Sideshow: Ten Original Tales of Freaks, Illusionists and Other Matters of Odd and Magical

sideshow

Sideshow: Ten Original Tales of Freaks, Illusionists and Other Matters Odd and Magical edited by Deborah Noyes

I was beginning to think that I really just don’t like young adult short stories collections at all. Of the last two that I have read, one I hated; the other I felt only lukewarm about, and that one (Gothic! Ten Tales of Terror, which was also edited by Deborah Noyes) had stories by some of my all time favorite authors! However, I have finally found a young adult collection where I actually enjoyed every story in it

In Sideshow: Ten Original Tales of Freaks, Illusionists and Other Matters Odd and Magical popular authors such as Vivian Vande Velde, David Almond, Margo Lanagan, Cynthia Leitich Smith and others explore the strange and varied spectrum of “freaks and marvels” that originally gained popularity through traveling circuses and carnivals (Noyes does address in the introduction how these exhibits have shifted from being popular to being seen as “cruel and exploitive”). There are stories that you would expect to be in a collection like this, ones of a Bearded Lady, a dwarf, a psychic and a swami, but there were also ones that delved a little deeper into the odd side of things. Cecil Castellucci tells a story about learning to keep alive a feisty family heirloom. Annette Curtis Klause melds together carnivals and Egyptian history in “The Mummy’s Daughter.”

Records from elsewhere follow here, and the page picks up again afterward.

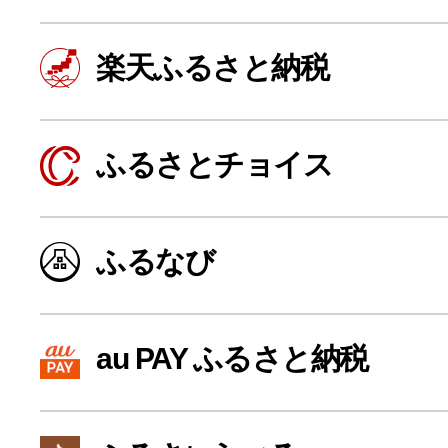
楽天ふるさと納税
ふるさとチョイス
ふるなび
よく見られている返礼品
au PAY ふるさと納税
ふるさと納税徹底比較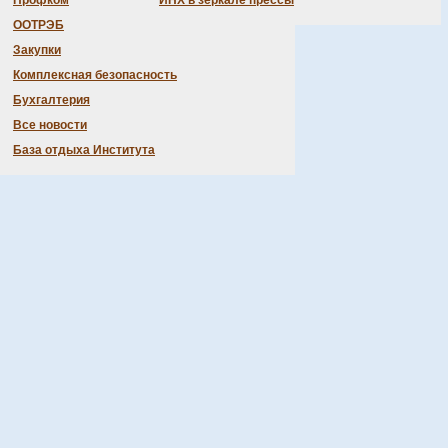
Профком
ИНХ в зеркале прессы
ООТРЭБ
Закупки
Комплексная безопасность
Бухгалтерия
Все новости
База отдыха Института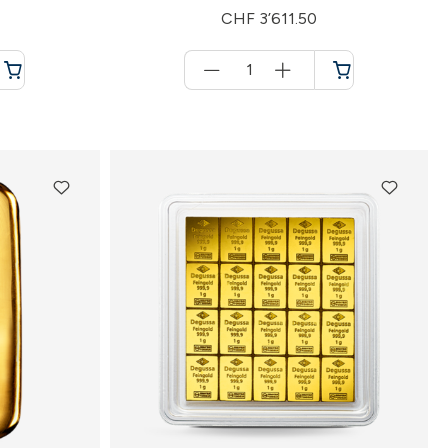
CHF 3’611.50
Menge
für
Warenkorb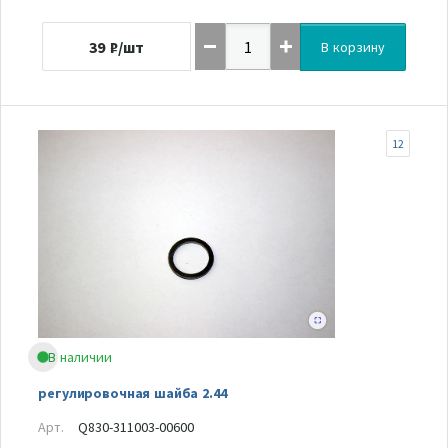
39
₽/шт
В корзину
12
В наличии
регулировочная шайба 2.44
Арт.
Q830-311003-00600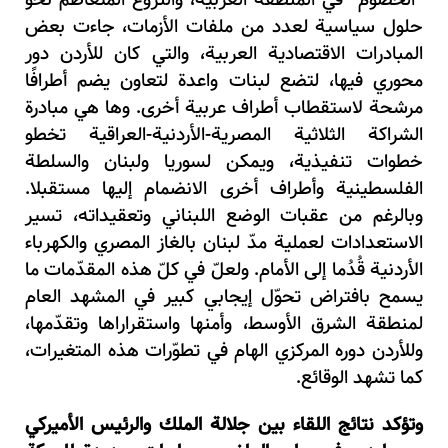
حلول سياسية لعدد من ملفات الأزمات، جاءت بعض
المبادرات الاقتصادية العربية، والتي كان للأردن دور
محوري فيها، لتضع لبنات واعدة لتعاون يضم أطرافًا
مرشحة لاستقطاب أطراف عربية أخرى. وها هي مبادرة
الشراكة الثلاثية المصرية-الأردنية-العراقية تخطو
خطوات تنفيذية، ويمكن لسوريا ولبنان والسلطة
الفلسطينية وأطراف أخرى الانضمام إليها مستقبلا.
وبالرغم من عقبات الوضع اللبناني وتعقيداته، تسير
الاستعدادات لعملية مدّ لبنان بالغاز المصري والكهرباء
الأردنية قُدُما إلى الأمام. ولعلّ في كلّ هذه المقدّمات ما
يسمح بافتراض تحوّل إيجابي كبير في المشهد العام
لمنطقة الشرق الأوسط، وأمنها واستقراراها وتقدّمها،
وللأردن دوره المركزي الهام في تطوّرات هذه المتغيرات،
كما تشهد الوقائع.
وتؤكد نتائج اللقاء بين جلالة الملك والرئيس الأميركي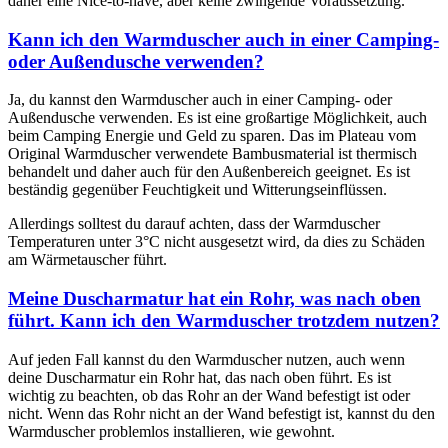
daher eine Nice-to-have, aber keine zwingende Voraussetzung.
Kann ich den Warmduscher auch in einer Camping-
oder Außendusche verwenden?
Ja, du kannst den Warmduscher auch in einer Camping- oder
Außendusche verwenden. Es ist eine großartige Möglichkeit, auch
beim Camping Energie und Geld zu sparen. Das im Plateau vom
Original Warmduscher verwendete Bambusmaterial ist thermisch
behandelt und daher auch für den Außenbereich geeignet. Es ist
beständig gegenüber Feuchtigkeit und Witterungseinflüssen.
Allerdings solltest du darauf achten, dass der Warmduscher
Temperaturen unter 3°C nicht ausgesetzt wird, da dies zu Schäden
am Wärmetauscher führt.
Meine Duscharmatur hat ein Rohr, was nach oben
führt. Kann ich den Warmduscher trotzdem nutzen?
Auf jeden Fall kannst du den Warmduscher nutzen, auch wenn
deine Duscharmatur ein Rohr hat, das nach oben führt. Es ist
wichtig zu beachten, ob das Rohr an der Wand befestigt ist oder
nicht. Wenn das Rohr nicht an der Wand befestigt ist, kannst du den
Warmduscher problemlos installieren, wie gewohnt.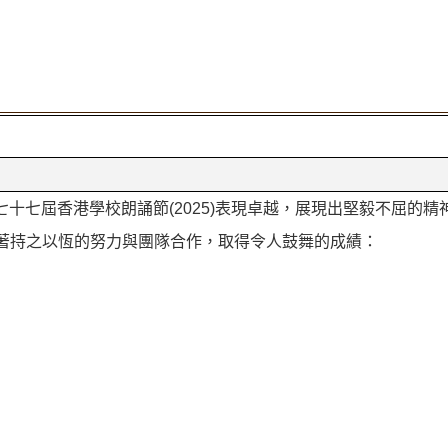
七十七屆香港學校朗誦節
(2025)
表現卓越，展現出堅毅不屈的精
著持之以恆的努力與團隊合作，取得令人鼓舞的成績：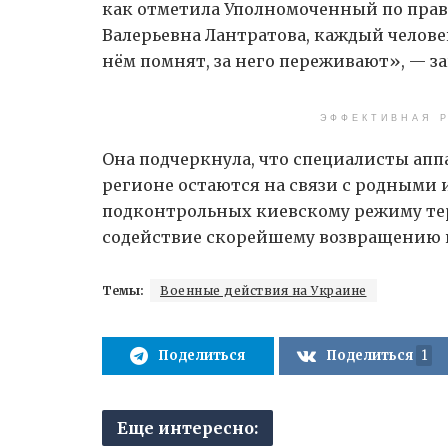
как отметила Уполномоченный по прав
Валерьевна Лантратова, каждый человек
нём помнят, за него переживают», — з
ЭФФЕКТИВНАЯ Р
Она подчеркнула, что специалисты апп
регионе остаются на связи с родными 
подконтрольных киевскому режиму тер
содействие скорейшему возвращению
Темы:
Военные действия на Украине
Поделиться
Поделиться
1
Еще интересно: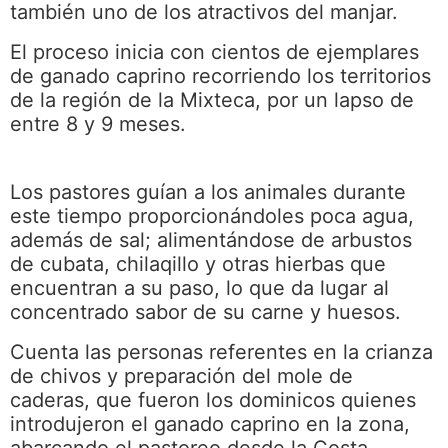
también uno de los atractivos del manjar.
El proceso inicia con cientos de ejemplares
de ganado caprino recorriendo los territorios
de la región de la Mixteca, por un lapso de
entre 8 y 9 meses.
Los pastores guían a los animales durante
este tiempo proporcionándoles poca agua,
además de sal; alimentándose de arbustos
de cubata, chilaqillo y otras hierbas que
encuentran a su paso, lo que da lugar al
concentrado sabor de su carne y huesos.
Cuenta las personas referentes en la crianza
de chivos y preparación del mole de
caderas, que fueron los dominicos quienes
introdujeron el ganado caprino en la zona,
abarcando el pastoreo desde la Costa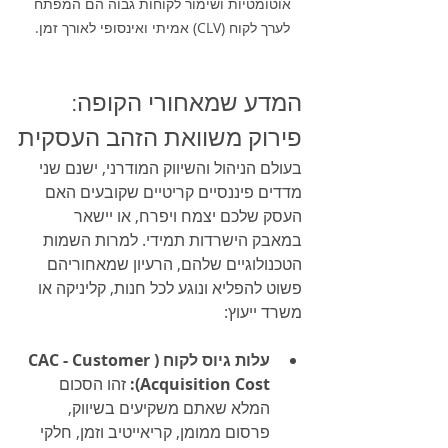
אוטומטיות ושימור לקוחות גבוה הם המפתח 
לערך לקוח (CLV) אמיתי ואינסופי לאורך זמן. 
המדע שמאחורי הקופה: 
פירוק משוואת הזהב העסקית
בעולם הניהול והשיווק המודרני, ישנם שני 
מדדים פיננסיים קריטיים שקובעים האם 
העסק שלכם יצמח ויפרח, או יישאר 
במאבק הישרדות תמידי. למרות השמות 
הטכנולוגיים שלהם, הרעיון שמאחוריהם 
פשוט להפליא ונוגע לכל חנות, קליניקה או 
משרד ייעוץ:
עלות גיוס לקוח (CAC - Customer 
Acquisition Cost):
 זהו הסכום 
המלא שאתם משקיעים בשיווק, 
פרסום ממומן, קריאייטיב וזמן, חלקי 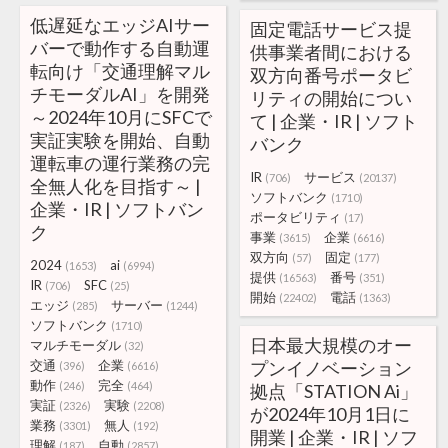
低遅延なエッジAIサー
固定電話サービス提
バーで動作する自動運
供事業者間における
転向け「交通理解マル
双方向番号ポータビ
チモーダルAI」を開発
リティの開始につい
～2024年10月にSFCで
て | 企業・IR | ソフト
実証実験を開始、自動
バンク
運転車の運行業務の完
IR
サービス
(706)
(20137)
全無人化を目指す～ |
ソフトバンク
(1710)
企業・IR | ソフトバン
ポータビリティ
(17)
ク
事業
企業
(3615)
(6616)
双方向
固定
(57)
(177)
2024
ai
(1653)
(6994)
提供
番号
(16563)
(351)
IR
SFC
(706)
(25)
開始
電話
(22402)
(1363)
エッジ
サーバー
(285)
(1244)
ソフトバンク
(1710)
日本最大規模のオー
マルチモーダル
(32)
交通
企業
プンイノベーション
(396)
(6616)
動作
完全
(246)
(464)
拠点「STATION Ai」
実証
実験
(2326)
(2208)
が2024年10月1日に
業務
無人
(3301)
(192)
開業 | 企業・IR | ソフ
理解
自動
(187)
(2857)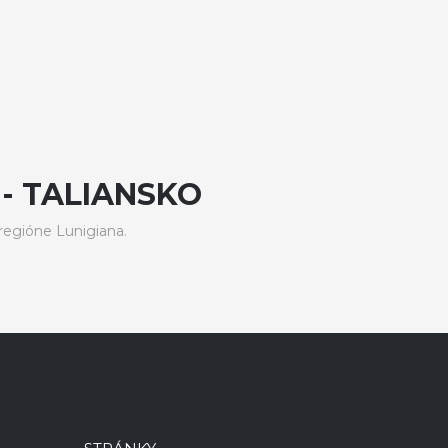
- TALIANSKO
regióne Lunigiana.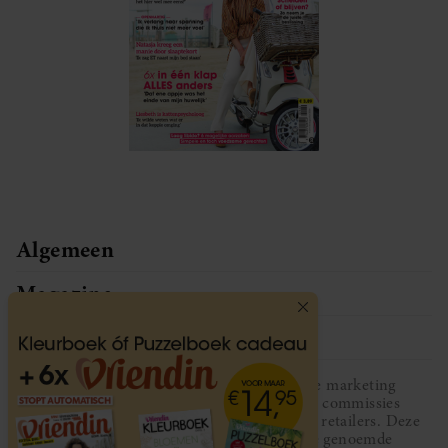
Algemeen
Magazine
Service
Vriendin participeert in diverse affiliate marketing
programma’s, dat houdt in dat Vriendin commissies
ontvangt voor aankopen middels links van retailers. Deze
website wordt niet gesponsord door de genoemde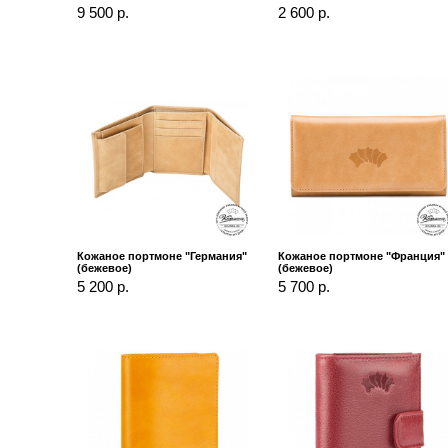
9 500 р.
2 600 р.
Кожаное портмоне "Германия"
Кожаное портмоне "Франция"
(бежевое)
(бежевое)
5 200 р.
5 700 р.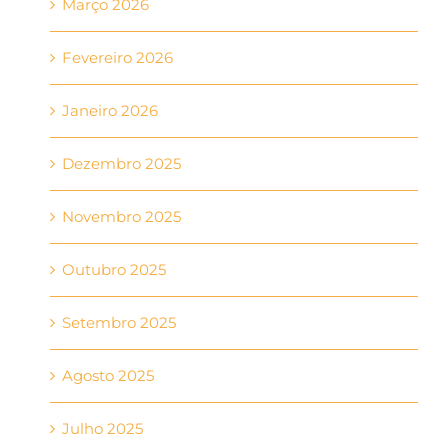
Março 2026
Fevereiro 2026
Janeiro 2026
Dezembro 2025
Novembro 2025
Outubro 2025
Setembro 2025
Agosto 2025
Julho 2025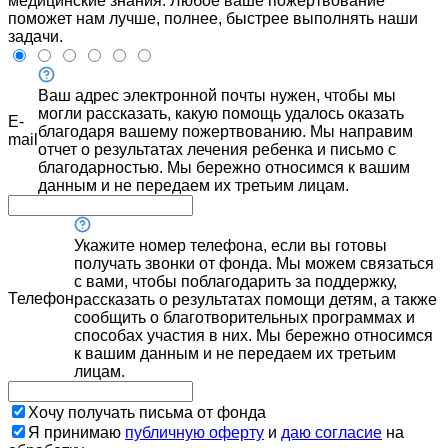
медицинские знания. Любое ваше пожертвование
поможет нам лучше, полнее, быстрее выполнять наши
задачи.
Ваш адрес электронной почты нужен, чтобы мы
могли рассказать, какую помощь удалось оказать
E-
благодаря вашему пожертвованию. Мы направим
mail
отчет о результатах лечения ребенка и письмо с
благодарностью. Мы бережно относимся к вашим
данным и не передаем их третьим лицам.
Укажите номер телефона, если вы готовы
получать звонки от фонда. Мы можем связаться
с вами, чтобы поблагодарить за поддержку,
Телефон
рассказать о результатах помощи детям, а также
сообщить о благотворительных программах и
способах участия в них. Мы бережно относимся
к вашим данным и не передаем их третьим
лицам.
Хочу получать письма от фонда
Я принимаю
публичную оферту
и
даю согласие
на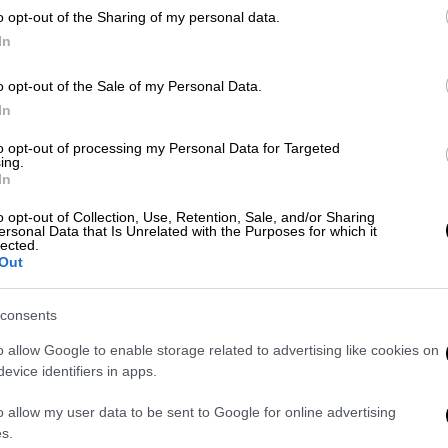
οδηγώντας σε εφησυχασμό άλλες ομάδες
o opt-out of the Sharing of my personal data.
κίνδυνος για τη
διασπορά λοιμωδών
In
 μπορεί να προσβάλει οποιοδήποτε άτομο
συγκεκριμένες ομάδες πληθυσμού, τονίζει ο
o opt-out of the Sale of my Personal Data.
In
to opt-out of processing my Personal Data for Targeted
ing.
In
o opt-out of Collection, Use, Retention, Sale, and/or Sharing
ιαγωνστικό τεστ - Τι αποκάλυψε
ersonal Data that Is Unrelated with the Purposes for which it
lected.
Out
consents
με περισσότερα κρούσματα, λέει ο
o allow Google to enable storage related to advertising like cookies on
evice identifiers in apps.
o allow my user data to be sent to Google for online advertising
s.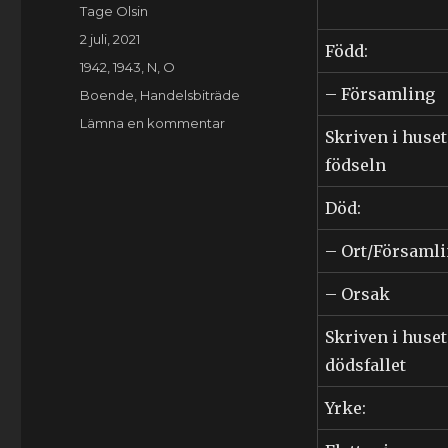
Författare
Tage Olsin
Publicerat
2 juli, 2021
Född:
den
Kategorier
1942
,
1943
,
N
,
O
– Församling
Etiketter
Boende
,
Handelsbiträde
till
Lämna en kommentar
Skriven i huset
Ellen
födseln
Torborg
Nilsson
(1924-
Död:
1994)
– Ort/Församl
– Orsak
Skriven i huset
dödsfallet
Yrke: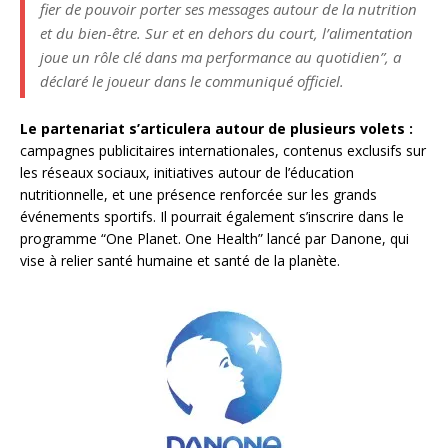
fier de pouvoir porter ses messages autour de la nutrition
et du bien-être. Sur et en dehors du court, l’alimentation
joue un rôle clé dans ma performance au quotidien”
, a
déclaré le joueur dans le communiqué officiel.
Le partenariat s’articulera autour de plusieurs volets :
campagnes publicitaires internationales, contenus exclusifs sur
les réseaux sociaux, initiatives autour de l’éducation
nutritionnelle, et une présence renforcée sur les grands
événements sportifs. Il pourrait également s’inscrire dans le
programme “One Planet. One Health” lancé par Danone, qui
vise à relier santé humaine et santé de la planète.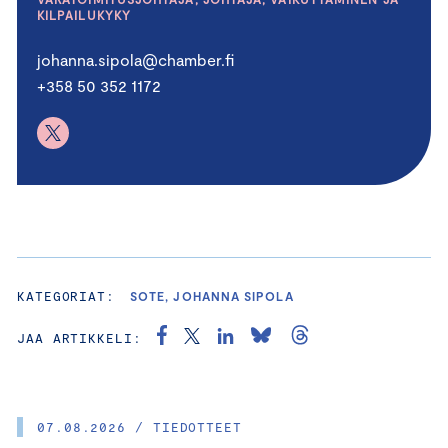
KILPAILUKYKY
johanna.sipola@chamber.fi
+358 50 352 1172
KATEGORIAT:
SOTE, JOHANNA SIPOLA
JAA ARTIKKELI:
07.08.2026 / TIEDOTTEET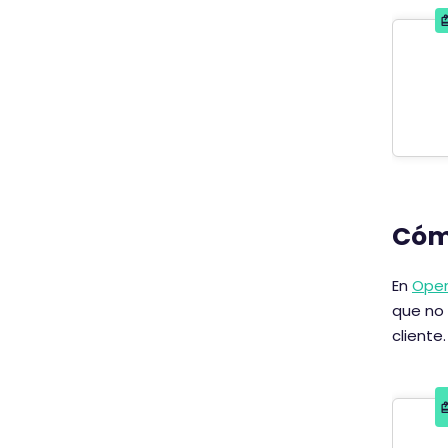
Cóm
En
Ope
que no 
cliente.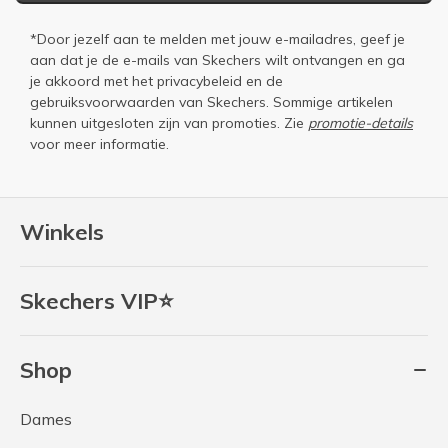
*Door jezelf aan te melden met jouw e-mailadres, geef je
aan dat je de e-mails van Skechers wilt ontvangen en ga
je akkoord met het
privacybeleid
en de
gebruiksvoorwaarden
van Skechers. Sommige artikelen
kunnen uitgesloten zijn van promoties. Zie
promotie-details
voor meer informatie.
Winkels
Skechers VIP⭐
Shop
Dames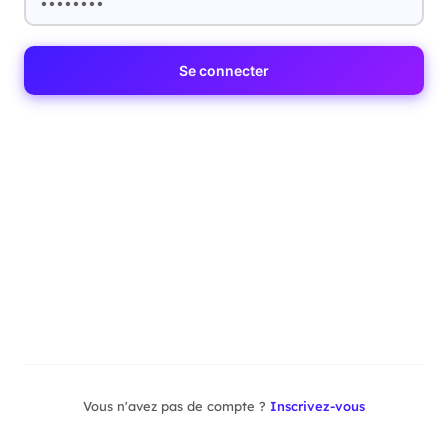
Se connecter
Vous n'avez pas de compte ?
Inscrivez-vous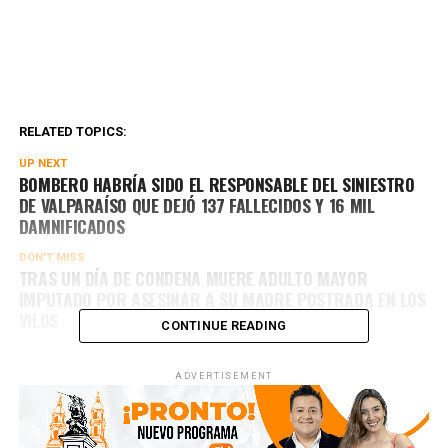
RELATED TOPICS:
UP NEXT
BOMBERO HABRÍA SIDO EL RESPONSABLE DEL SINIESTRO
DE VALPARAÍSO QUE DEJÓ 137 FALLECIDOS Y 16 MIL
DAMNIFICADOS
DON'T MISS
TRAS UN DÍA DE CONDENA MUERE ADULTO MAYOR
IMPUTADO POR ASESINAR A SU MADRE POSTRADA EN LOS
VILOS
CONTINUE READING
ADVERTISEMENT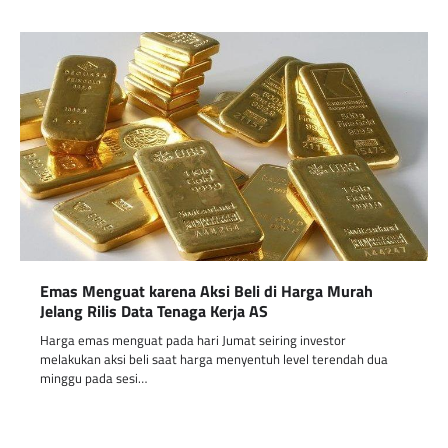
Emas Menguat karena Aksi Beli di Harga Murah
Jelang Rilis Data Tenaga Kerja AS
Harga emas menguat pada hari Jumat seiring investor
melakukan aksi beli saat harga menyentuh level terendah dua
minggu pada sesi…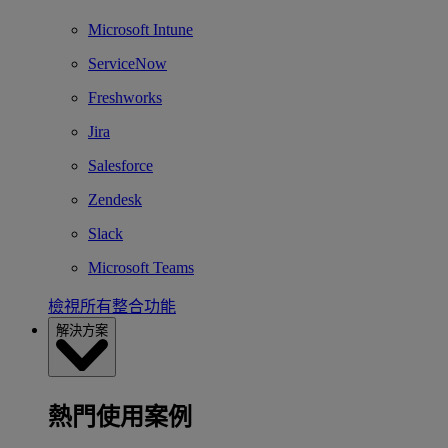
Microsoft Intune
ServiceNow
Freshworks
Jira
Salesforce
Zendesk
Slack
Microsoft Teams
檢視所有整合功能
解決方案
熱門使用案例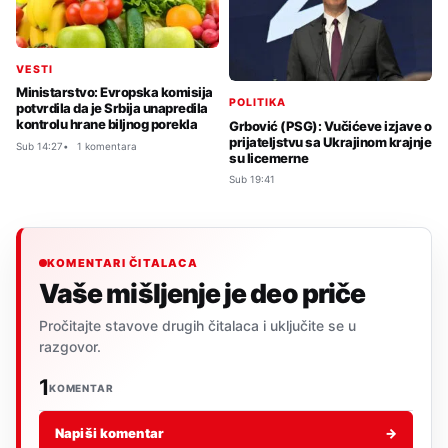
VESTI
Ministarstvo: Evropska komisija
POLITIKA
potvrdila da je Srbija unapredila
kontrolu hrane biljnog porekla
Grbović (PSG): Vučićeve izjave o
prijateljstvu sa Ukrajinom krajnje
Sub 14:27
1 komentara
su licemerne
Sub 19:41
KOMENTARI ČITALACA
Vaše mišljenje je deo priče
Pročitajte stavove drugih čitalaca i uključite se u
razgovor.
1
KOMENTAR
Napiši komentar
→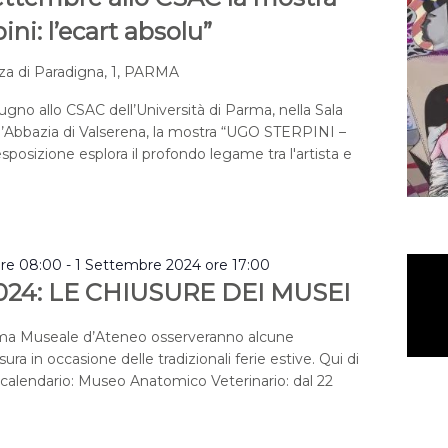
ni: l’ecart absolu”
za di Paradigna, 1, PARMA
iugno allo CSAC dell’Università di Parma, nella Sala
l’Abbazia di Valserena, la mostra “UGO STERPINI –
’esposizione esplora il profondo legame tra l'artista e
ore 08:00
-
1 Settembre 2024 ore 17:00
024: LE CHIUSURE DEI MUSEI
ema Museale d’Ateneo osserveranno alcune
ura in occasione delle tradizionali ferie estive. Qui di
o calendario: Museo Anatomico Veterinario: dal 22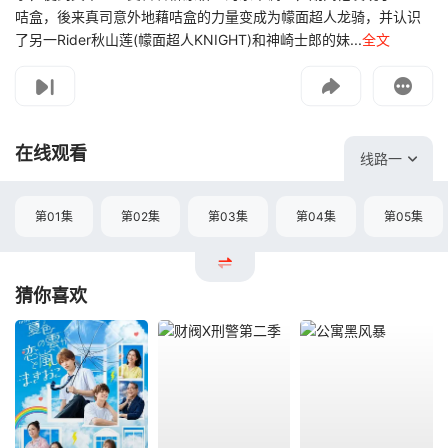
咭盒，後来真司意外地藉咭盒的力量变成为幪面超人龙骑，并认识
了另一Rider秋山莲(幪面超人KNIGHT)和神崎士郎的妹...
全文
影片报错
如遇无法播放请提交给我们
在线观看
线路一
第01集
第02集
第03集
第04集
第05集
猜你喜欢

While all of these stories were enjoyable, I think my favorite part was the inclusion in the collection of several comic style stories, most notably Matt Phelan’s story of a Jargo* act gone wrong.

This is a great collection for anyone with an interest in the culture of carnivals or who likes their stories a little odd and creepy.

*A Jargo act was one where two men dressed as either a horse or giraffe.